True iff series has one variable

is_equally_spaced: bool

True iff series index is equally spaced

is_empty: bool

True iff series has no variables or no instances

has_nans: bool

True iff the series contains NaN values

n_features: int

number of variables in series

feature_names: list of int or object

names of variables in series

dtypekind_dfip: list of DtypeKind enum

list of DtypeKind enum values for each feature in the panel, following the data frame interface protocol

feature_kind: list of str

list of feature kind strings for each feature in the panel, coerced to FLOAT or CATEGORICAL type

Methods

__call__(obj[, return_metadata, var_name, ...])

Check if obj is of this data type.

check(obj[, return_metadata, var_name, ...])

Check if obj is of this data type.

clone()

Obtain a clone of the object with same hyper-parameters and config.

clone_tags(estimator[, tag_names])

Clone tags from another object as dynamic override.

create_test_instance([parameter_set])

Construct an instance of the class, using first test parameter set.

create_test_instances_and_names([parameter_set])

Create list of all test instances and a list of names for them.

get(key[, default])

Get attribute by key.

get_class_tag(tag_name[, tag_value_default])

Get class tag value from class, with tag level inheritance from parents.

get_class_tags()

Get class tags from class, with tag level inheritance from parent classes.

get_config()

Get config flags for self.

get_param_defaults()

Get object's parameter defaults.

get_param_names([sort])

Get object's parameter names.

get_params([deep])

Get a dict of parameters values for this object.

get_tag(tag_name[, tag_value_default, ...])

Get tag value from instance, with tag level inheritance and overrides.

get_tags()

Get tags from instance, with tag level inheritance and overrides.

get_test_params([parameter_set])

Return testing parameter settings for the skbase object.

is_composite()

Check if the object is composed of other BaseObjects.

load_from_path(serial)

Load object from file location.

load_from_serial(serial)

Load object from serialized memory container.

reset()

Reset the object to a clean post-init state.

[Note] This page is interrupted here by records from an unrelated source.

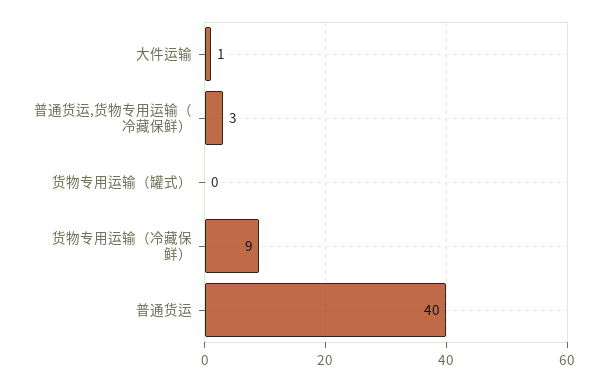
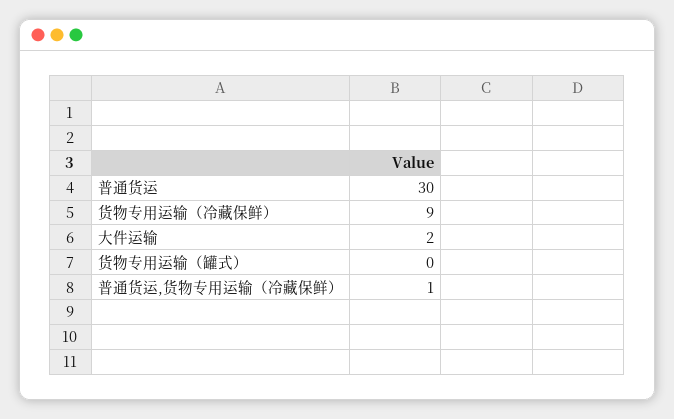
大件运输: 1 -> 2
普通货运,货物专用运输（冷藏保鲜）: 3 -> 1
普通货运: 40 -> 30

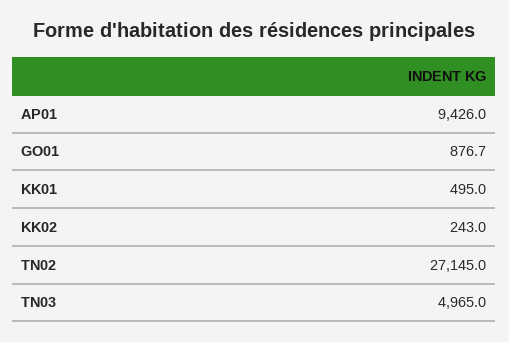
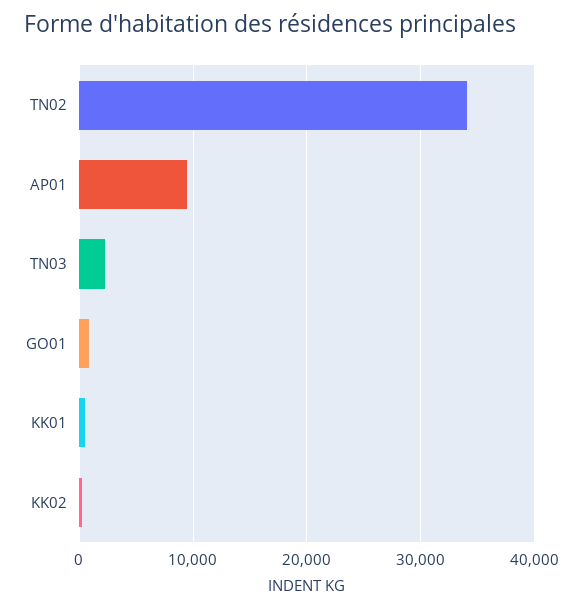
TN02: 27145 -> 34000
TN03: 4965 -> 2000

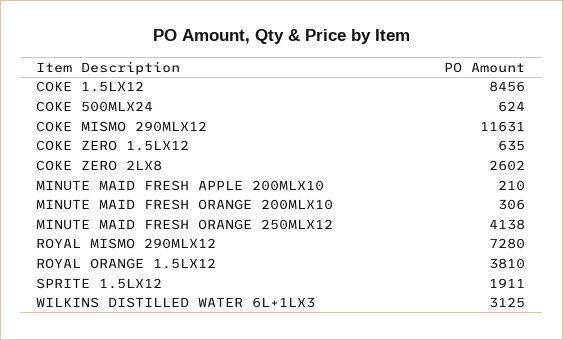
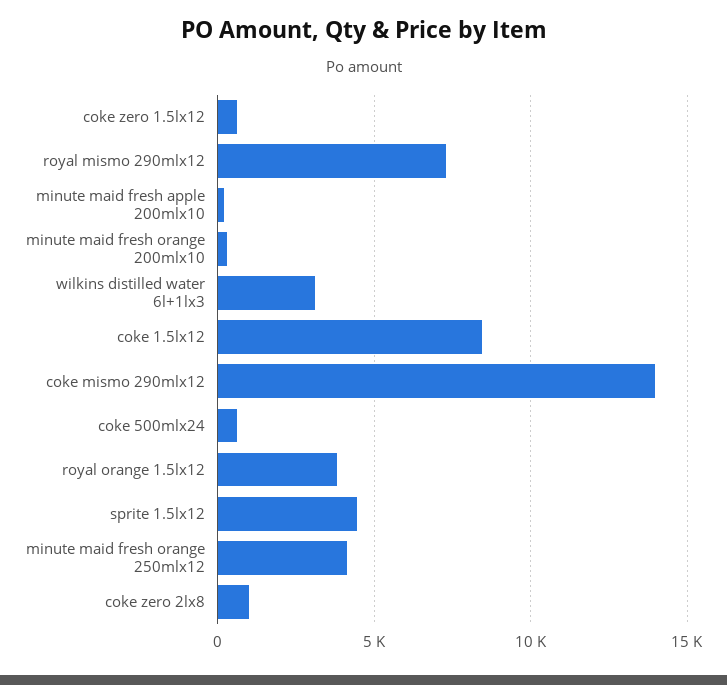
COKE MISMO 290MLX12: 11631 -> 14000
COKE ZERO 2LX8: 2602 -> 1000
SPRITE 1.5LX12: 1911 -> 4500

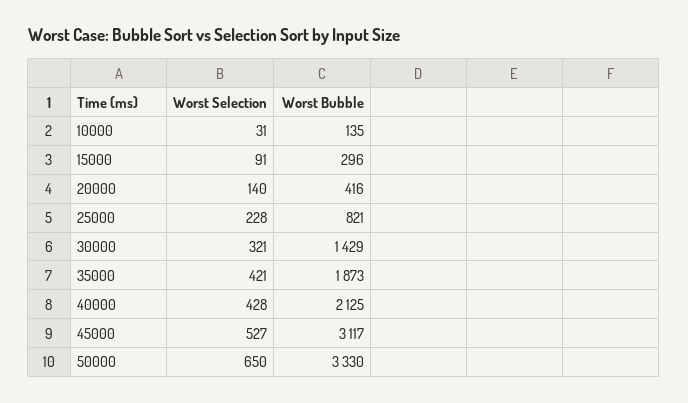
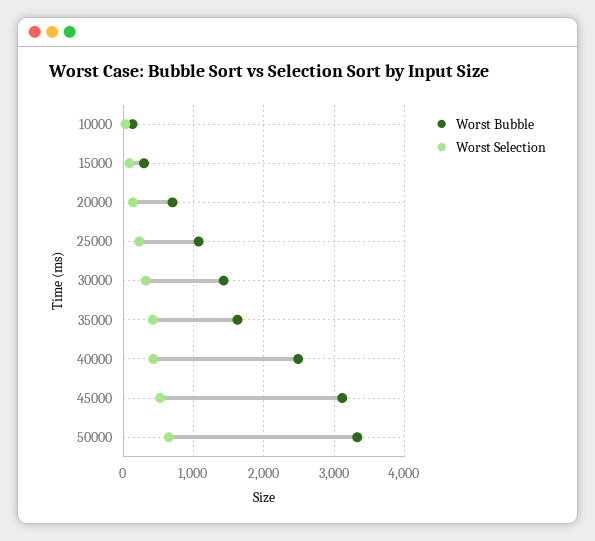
Worst Bubble, 20000: 416 -> 700
Worst Bubble, 25000: 821 -> 1100
Worst Bubble, 35000: 1873 -> 1600
Worst Bubble, 40000: 2125 -> 2500

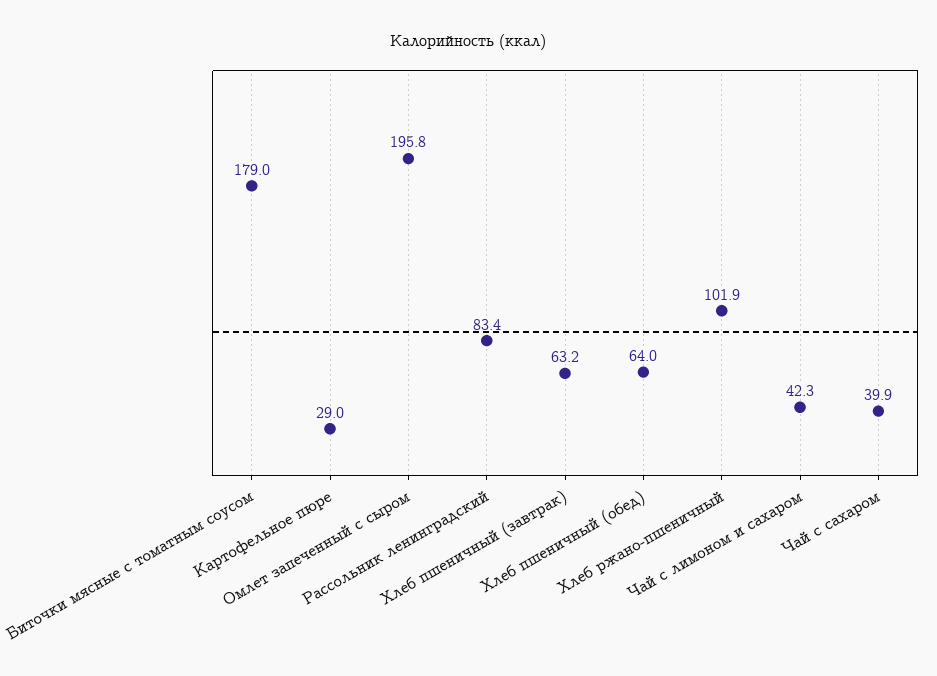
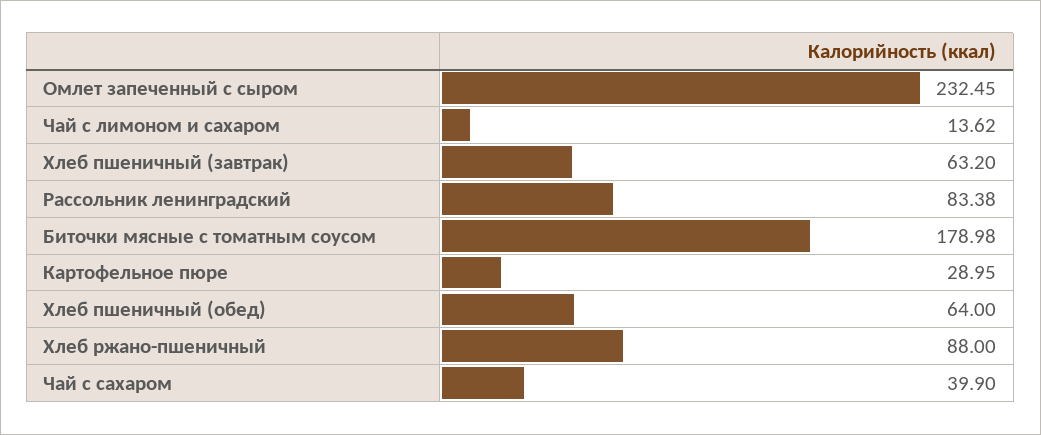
Омлет запеченный с сыром: 195.8 -> 232.45
Хлеб ржано-пшеничный: 101.9 -> 88
Чай с лимоном и сахаром: 42.3 -> 13.62

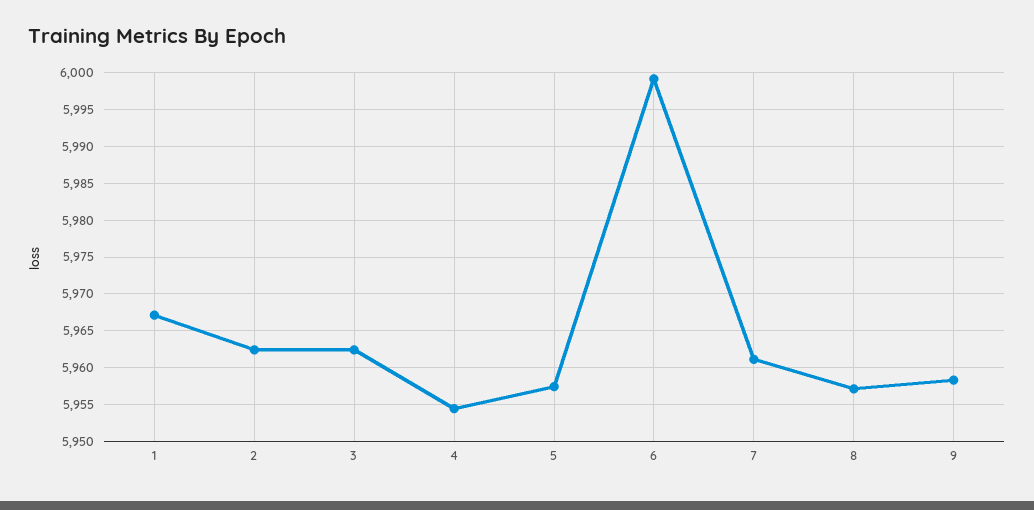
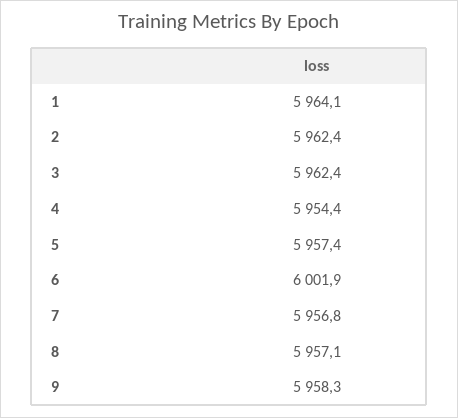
1: 5967 -> 5964.1
6: 5999 -> 6001.9
7: 5961 -> 5956.8

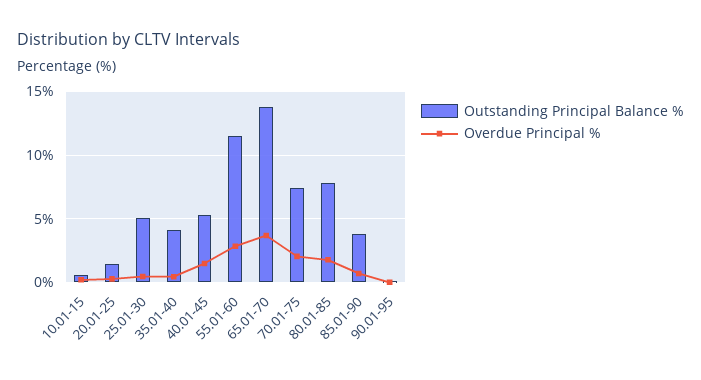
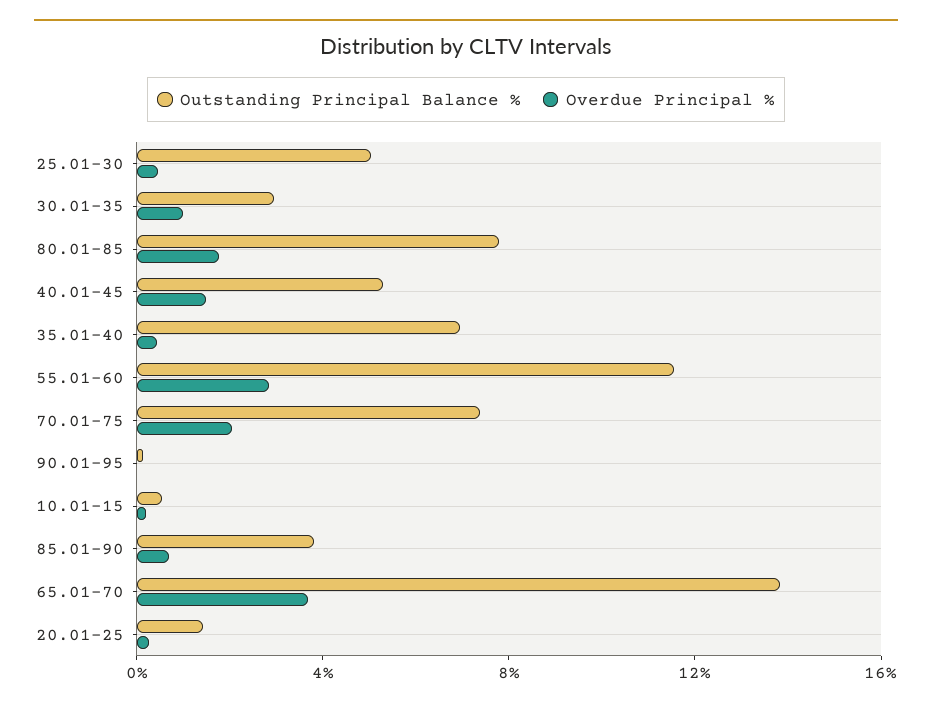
Outstanding Principal Balance %, 35.01-40: 4 -> 7
Outstanding Principal Balance %, 30.01-35: none -> 3
Overdue Principal %, 30.01-35: none -> 1

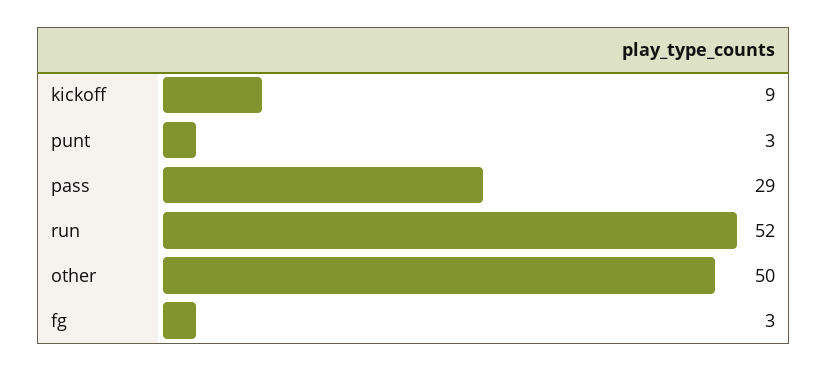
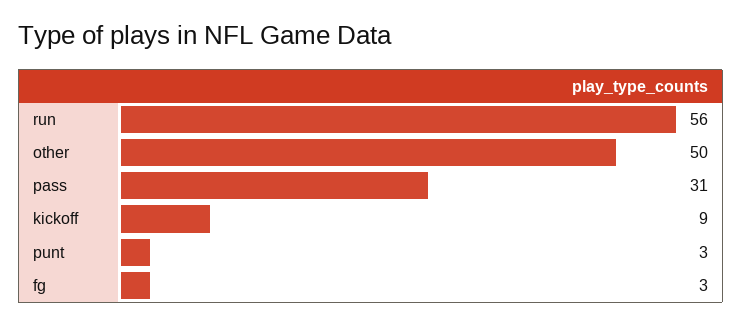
pass: 29 -> 31
run: 52 -> 56

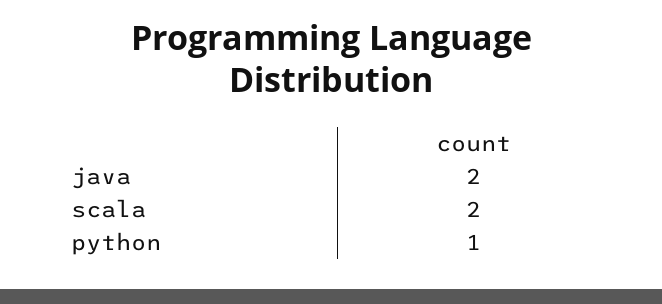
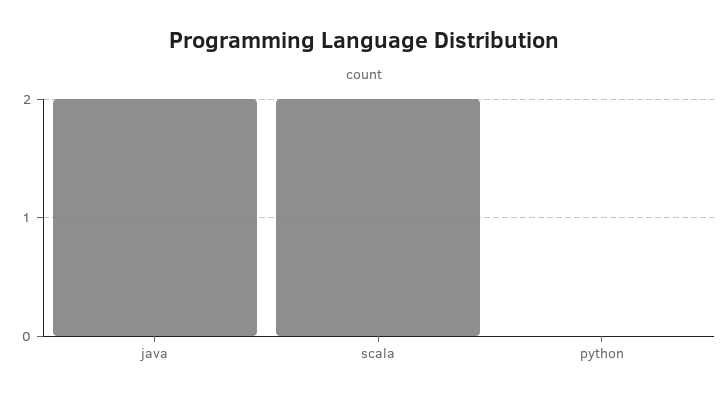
python: 1 -> 0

save([path, serialization_format])

Save serialized self to bytes-like object or to (.zip) file.

set_config(**config_dict)

Set config flags to given values.

set_params(**params)

Set the parameters of this object.

set_random_state([random_state, deep, ...])

Set random_state pseudo-random seed parameters for self.

set_tags(**tag_dict)

Set instance level tag overrides to given values.